Spoiler alert: The budget is low, the cast is flawed - and a lot is being pinned on the new leading man

"Were this Andy Burnham: The Movie, we would be fast approaching the closing credits." Image: TNW/Getty

There is a reason fairytales end where they do. “Happily ever after” and the closing credits on a wedding day are far more satisfying than watching the happy couple’s relationship under strain when their finances get into trouble. Seeing the rightful king take his crown feels better when we don’t have to watch him deal with a peasants’ revolt after a failed harvest five minutes later.

Were this Andy Burnham: The Movie, we would be fast approaching the closing credits. We’ve had our hero rise through Westminster the first time, only to be exiled to Manchester. There he triumphed, built a new power base – and rediscovered his true, northern identity. 

And then, after several failed attempts witnessed in the first act, he returned to Westminster triumphant. The End.

The difficulty for Burnham, and for the rest of us, is that we all have to live through the post-credit scenes. Burnham has almost certainly done enough to be the next prime minister by next month. The bad news is that means he now actually has to do the job.

When the prime minister changes outside of a general election, there is an element of the surreal to it. Everything is different, but everything is the same, too. 

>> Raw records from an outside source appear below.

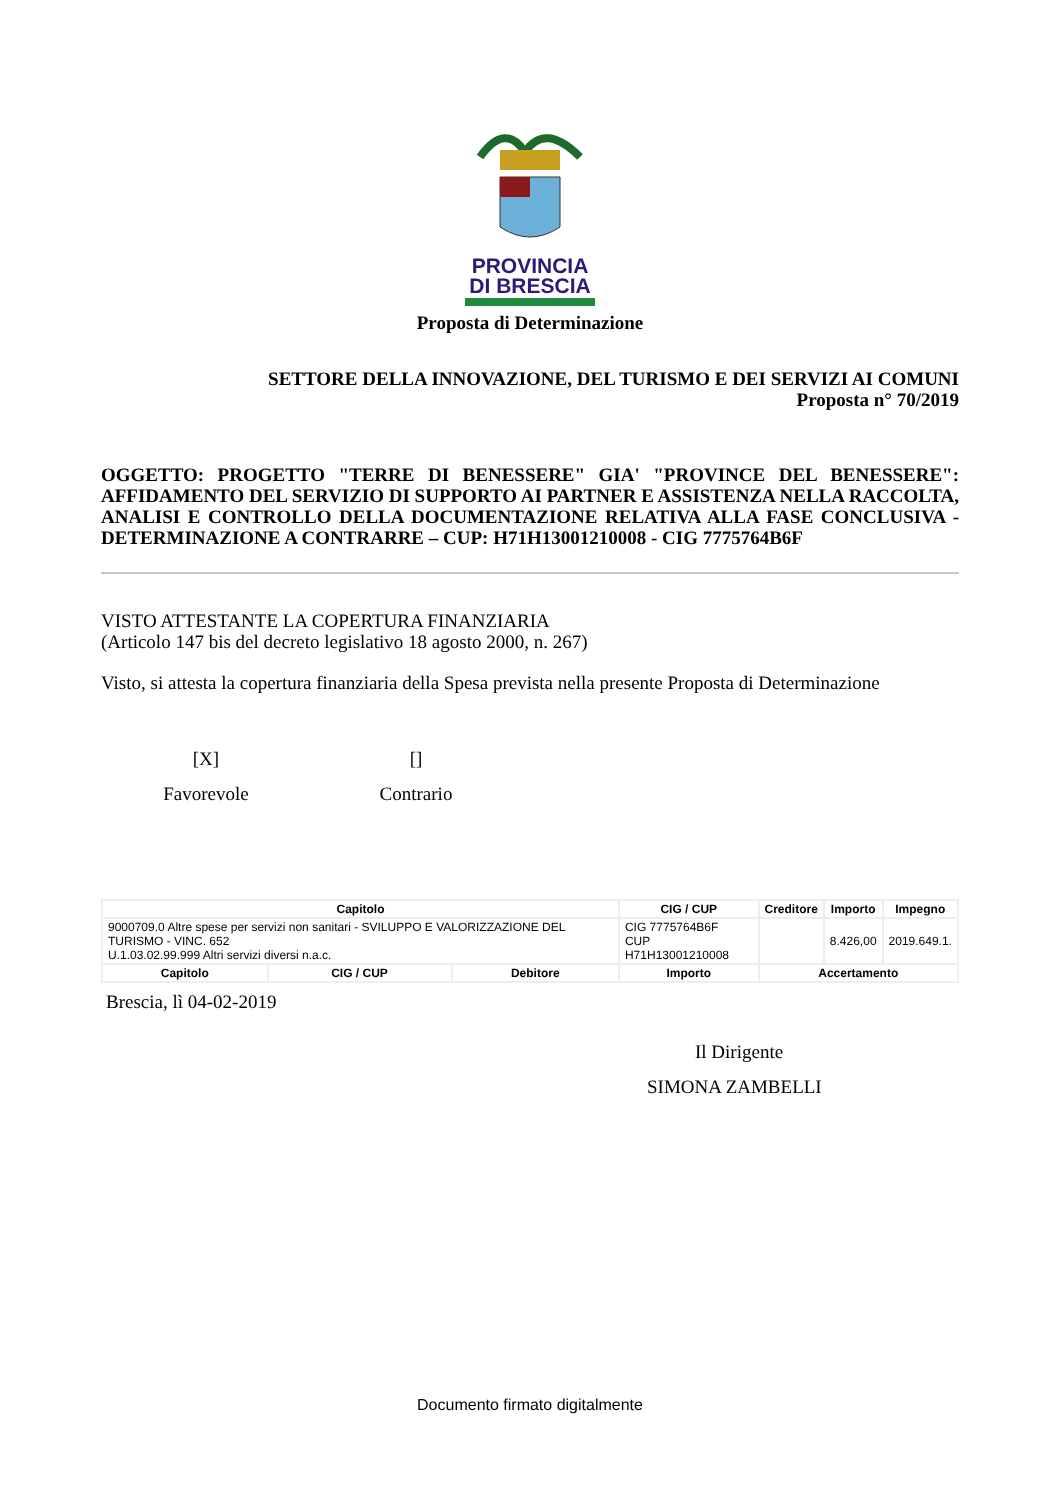PROVINCIA
DI BRESCIA
Proposta di Determinazione
SETTORE DELLA INNOVAZIONE, DEL TURISMO E DEI SERVIZI AI COMUNI
Proposta n° 70/2019
OGGETTO: PROGETTO "TERRE DI BENESSERE" GIA' "PROVINCE DEL BENESSERE": AFFIDAMENTO DEL SERVIZIO DI SUPPORTO AI PARTNER E ASSISTENZA NELLA RACCOLTA, ANALISI E CONTROLLO DELLA DOCUMENTAZIONE RELATIVA ALLA FASE CONCLUSIVA - DETERMINAZIONE A CONTRARRE – CUP: H71H13001210008 - CIG 7775764B6F
VISTO ATTESTANTE LA COPERTURA FINANZIARIA
(Articolo 147 bis del decreto legislativo 18 agosto 2000, n. 267)
Visto, si attesta la copertura finanziaria della Spesa prevista nella presente Proposta di Determinazione
[X]
Favorevole
[]
Contrario
| Capitolo | | | CIG / CUP | | Creditore | Importo | Impegno |
| --- | --- | --- | --- | --- | --- | --- | --- |
| 9000709.0 Altre spese per servizi non sanitari - SVILUPPO E VALORIZZAZIONE DEL TURISMO - VINC. 652 U.1.03.02.99.999 Altri servizi diversi n.a.c. | | | CIG 7775764B6F CUP H71H13001210008 | | | 8.426,00 | 2019.649.1. |
| Capitolo | CIG / CUP | Debitore | Importo | Accertamento | | | |
Brescia, lì 04-02-2019
Il Dirigente
SIMONA ZAMBELLI
Documento firmato digitalmente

Burnham will have the same backbenchers as Keir Starmer did. He will be choosing his Cabinet from the same cast of characters. The advisors behind the scenes will be shuffled around (and some of them shuffled out entirely), but there will largely be the same core cast as before.

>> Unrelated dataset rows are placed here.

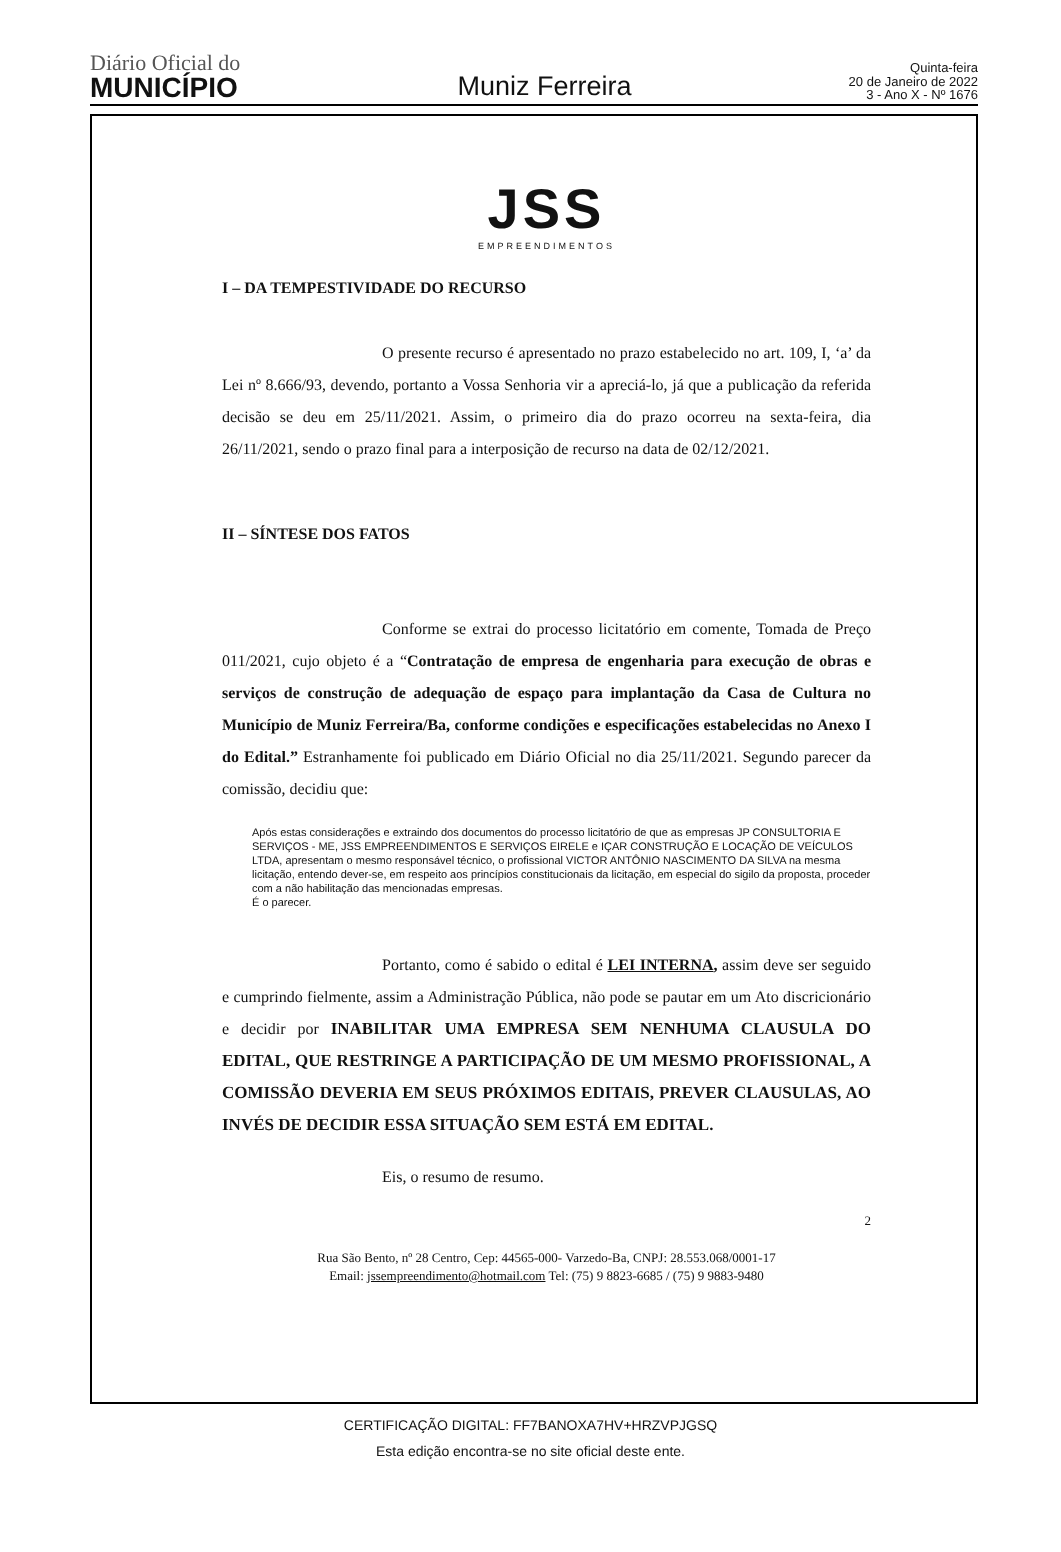Diário Oficial do
MUNICÍPIO
Muniz Ferreira
Quinta-feira
20 de Janeiro de 2022
3 - Ano X - Nº 1676
JSS
EMPREENDIMENTOS
I – DA TEMPESTIVIDADE DO RECURSO
O presente recurso é apresentado no prazo estabelecido no art. 109, I, ‘a’ da Lei nº 8.666/93, devendo, portanto a Vossa Senhoria vir a apreciá-lo, já que a publicação da referida decisão se deu em 25/11/2021. Assim, o primeiro dia do prazo ocorreu na sexta-feira, dia 26/11/2021, sendo o prazo final para a interposição de recurso na data de 02/12/2021.
II – SÍNTESE DOS FATOS
Conforme se extrai do processo licitatório em comente, Tomada de Preço 011/2021, cujo objeto é a “Contratação de empresa de engenharia para execução de obras e serviços de construção de adequação de espaço para implantação da Casa de Cultura no Município de Muniz Ferreira/Ba, conforme condições e especificações estabelecidas no Anexo I do Edital.” Estranhamente foi publicado em Diário Oficial no dia 25/11/2021. Segundo parecer da comissão, decidiu que:
Após estas considerações e extraindo dos documentos do processo licitatório de que as empresas JP CONSULTORIA E SERVIÇOS - ME, JSS EMPREENDIMENTOS E SERVIÇOS EIRELE e IÇAR CONSTRUÇÃO E LOCAÇÃO DE VEÍCULOS LTDA, apresentam o mesmo responsável técnico, o profissional VICTOR ANTÔNIO NASCIMENTO DA SILVA na mesma licitação, entendo dever-se, em respeito aos princípios constitucionais da licitação, em especial do sigilo da proposta, proceder com a não habilitação das mencionadas empresas.
É o parecer.
Portanto, como é sabido o edital é LEI INTERNA, assim deve ser seguido e cumprindo fielmente, assim a Administração Pública, não pode se pautar em um Ato discricionário e decidir por INABILITAR UMA EMPRESA SEM NENHUMA CLAUSULA DO EDITAL, QUE RESTRINGE A PARTICIPAÇÃO DE UM MESMO PROFISSIONAL, A COMISSÃO DEVERIA EM SEUS PRÓXIMOS EDITAIS, PREVER CLAUSULAS, AO INVÉS DE DECIDIR ESSA SITUAÇÃO SEM ESTÁ EM EDITAL.
Eis, o resumo de resumo.
2
Rua São Bento, nº 28 Centro, Cep: 44565-000- Varzedo-Ba, CNPJ: 28.553.068/0001-17
Email: jssempreendimento@hotmail.com Tel: (75) 9 8823-6685 / (75) 9 9883-9480
CERTIFICAÇÃO DIGITAL: FF7BANOXA7HV+HRZVPJGSQ
Esta edição encontra-se no site oficial deste ente.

There is every chance that Burnham can manage the parliamentary party better than Keir Starmer did – gladhanding MPs was one of Starmer’s notable weak points – but warmer relations only gets you so far. Selling welfare reform or other tough choices to an already fractious party, with at most three years until an election, will always be a difficult task.

Burnham similarly inherits other constraints that bound Starmer’s administration. The “bond markets” are often talked about as if they are a force of nature, or else a shadowy cabal waiting to deliver a thumbs up or thumbs down on a government. 

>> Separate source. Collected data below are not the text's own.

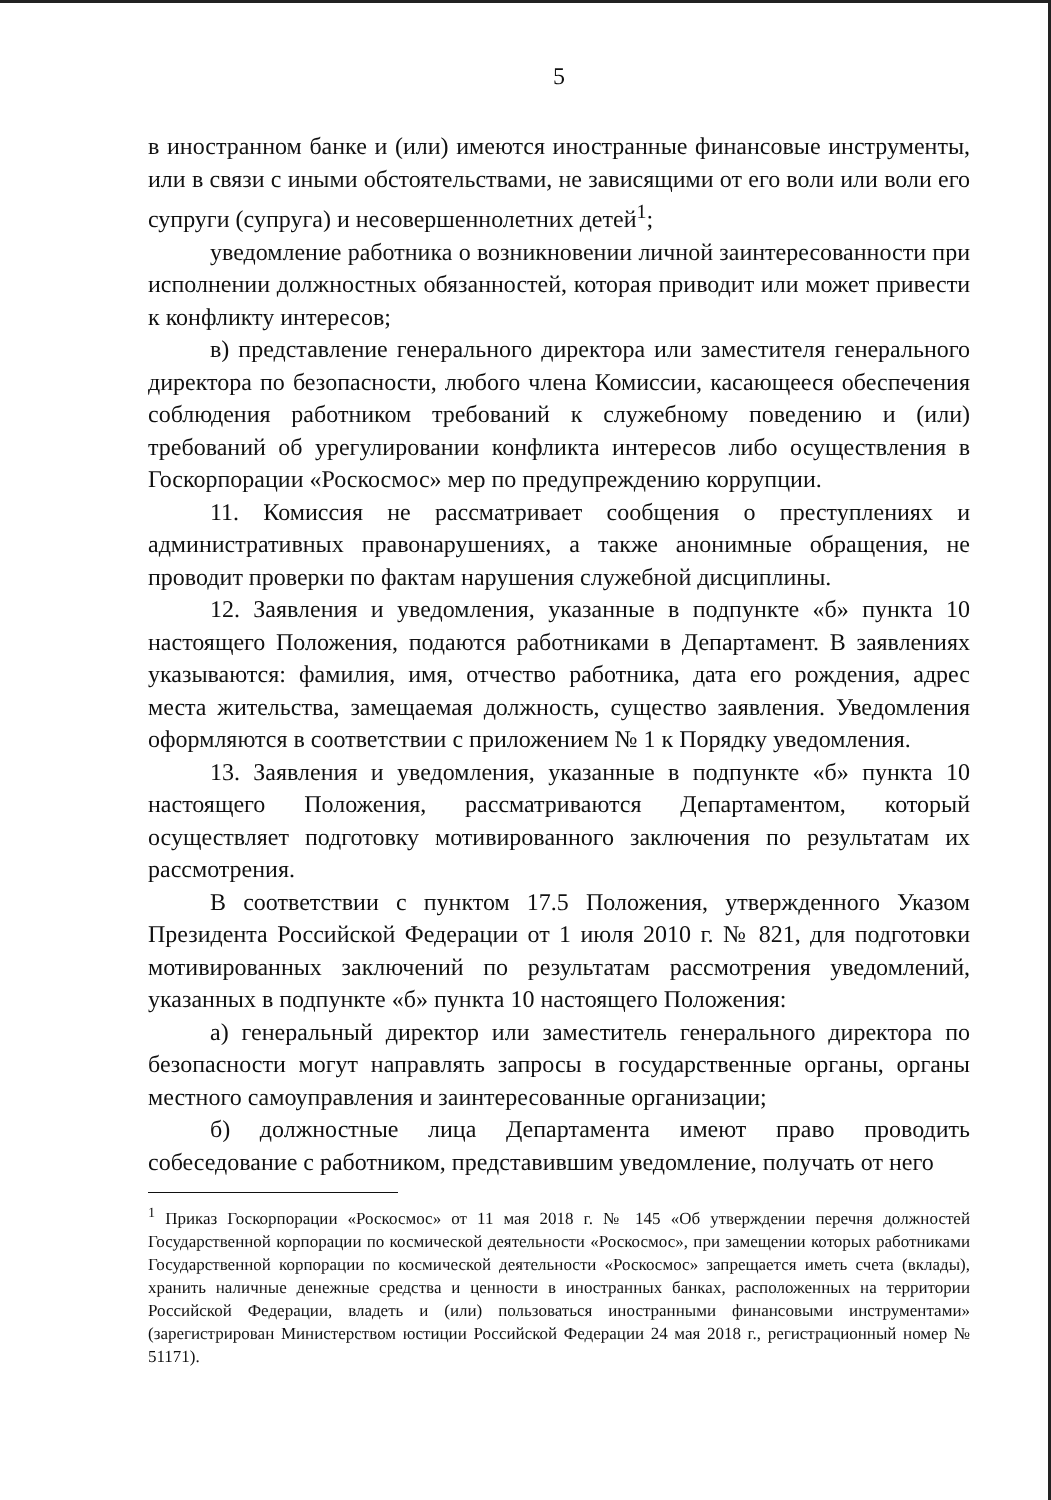5
в иностранном банке и (или) имеются иностранные финансовые инструменты, или в связи с иными обстоятельствами, не зависящими от его воли или воли его супруги (супруга) и несовершеннолетних детей<sup>1</sup>;
уведомление работника о возникновении личной заинтересованности при исполнении должностных обязанностей, которая приводит или может привести к конфликту интересов;
в) представление генерального директора или заместителя генерального директора по безопасности, любого члена Комиссии, касающееся обеспечения соблюдения работником требований к служебному поведению и (или) требований об урегулировании конфликта интересов либо осуществления в Госкорпорации «Роскосмос» мер по предупреждению коррупции.
11. Комиссия не рассматривает сообщения о преступлениях и административных правонарушениях, а также анонимные обращения, не проводит проверки по фактам нарушения служебной дисциплины.
12. Заявления и уведомления, указанные в подпункте «б» пункта 10 настоящего Положения, подаются работниками в Департамент. В заявлениях указываются: фамилия, имя, отчество работника, дата его рождения, адрес места жительства, замещаемая должность, существо заявления. Уведомления оформляются в соответствии с приложением № 1 к Порядку уведомления.
13. Заявления и уведомления, указанные в подпункте «б» пункта 10 настоящего Положения, рассматриваются Департаментом, который осуществляет подготовку мотивированного заключения по результатам их рассмотрения.
В соответствии с пунктом 17.5 Положения, утвержденного Указом Президента Российской Федерации от 1 июля 2010 г. № 821, для подготовки мотивированных заключений по результатам рассмотрения уведомлений, указанных в подпункте «б» пункта 10 настоящего Положения:
а) генеральный директор или заместитель генерального директора по безопасности могут направлять запросы в государственные органы, органы местного самоуправления и заинтересованные организации;
б) должностные лица Департамента имеют право проводить собеседование с работником, представившим уведомление, получать от него
<sup>1</sup> Приказ Госкорпорации «Роскосмос» от 11 мая 2018 г. № 145 «Об утверждении перечня должностей Государственной корпорации по космической деятельности «Роскосмос», при замещении которых работниками Государственной корпорации по космической деятельности «Роскосмос» запрещается иметь счета (вклады), хранить наличные денежные средства и ценности в иностранных банках, расположенных на территории Российской Федерации, владеть и (или) пользоваться иностранными финансовыми инструментами» (зарегистрирован Министерством юстиции Российской Федерации 24 мая 2018 г., регистрационный номер № 51171).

The reality is more prosaic: the UK government needs to borrow money from overseas to function. To do that, people have to be willing to lend it, ideally as cheaply as possible. If they’re not willing to do so, debt gets more expensive – meaning cuts have to be found elsewhere to avoid a disastrous spiral. 

The UK government already has a lot of debt, and even under existing plans will have to borrow more money. Burnham is no more able to avoid that than any of his predecessors – and given Rachel Reeves changed the fiscal rules to spend more money once already, there is only so much a new prime minister can do on this front, too. The prospects of a free lunch look slim.

All of these constraints would be difficult enough for a new prime minister to reckon with, but Burnham has spent much of the last few months adding more of his own to the pile. He has promised that he will abide by Labour’s restrictive manifesto promises on tax, ruling out increases in income tax, national insurance, and VAT – the three biggest revenue raisers. He has promised to keep the triple lock on pensions, and promised to keep to Rachel Reeves’ three fiscal rules (even if he refused to list them during a TV interview). 

During the Makerfield campaign, Burnham made lots of favourable noises – though falling short of promises – on more spending in all sorts of areas. Given the promises he’s made on taxes and spending already, he could find those extremely difficult to deliver, especially because Starmer’s existing spending plans for the next few years are extremely tight indeed. Does Burnham really want to go into the next election with spending freezes or cuts in most government departments?

If your belief is that Starmer’s government has actually been doing a brilliant job, but that Starmer lacked the skill set to sell that to the public, all of this might be absolutely fine – Burnham is more charismatic, more polished, and better at messaging. He can come in, repackage what’s there, and hope the polls go up.

Most people, though, think the government’s issues run deeper, and that is shaping up to be a much more difficult set of problems for whoever is occupying Downing Street. Burnham has never really been a details or policy guy, and he doesn’t like to get down in the weeds. 

That can work for a prime minister, but he will need to be able to articulate what is different and how that will turn into concrete results. If the people are the same, and the broad tax and spend policy is the same, that leaves very little room for manoeuvre. However difficult getting to No 10 was for Burnham, the hard work starts now.

There is a saying that is often misattributed to Albert Einstein, who never said it: “Insanity is doing the same thing over and over again and expecting different results”. The actual roots of the saying are more interesting than the imagined one: its origins trace to Alcoholics Anonymous and the 20th-century addiction recovery movement in the USA.

The mantra was one to help encourage addicts in recovery to break their damaging patterns, and to understand that nothing would get better for them unless it did. If Labour wants a recovery of its own under Andy Burnham, it may need to learn that same lesson.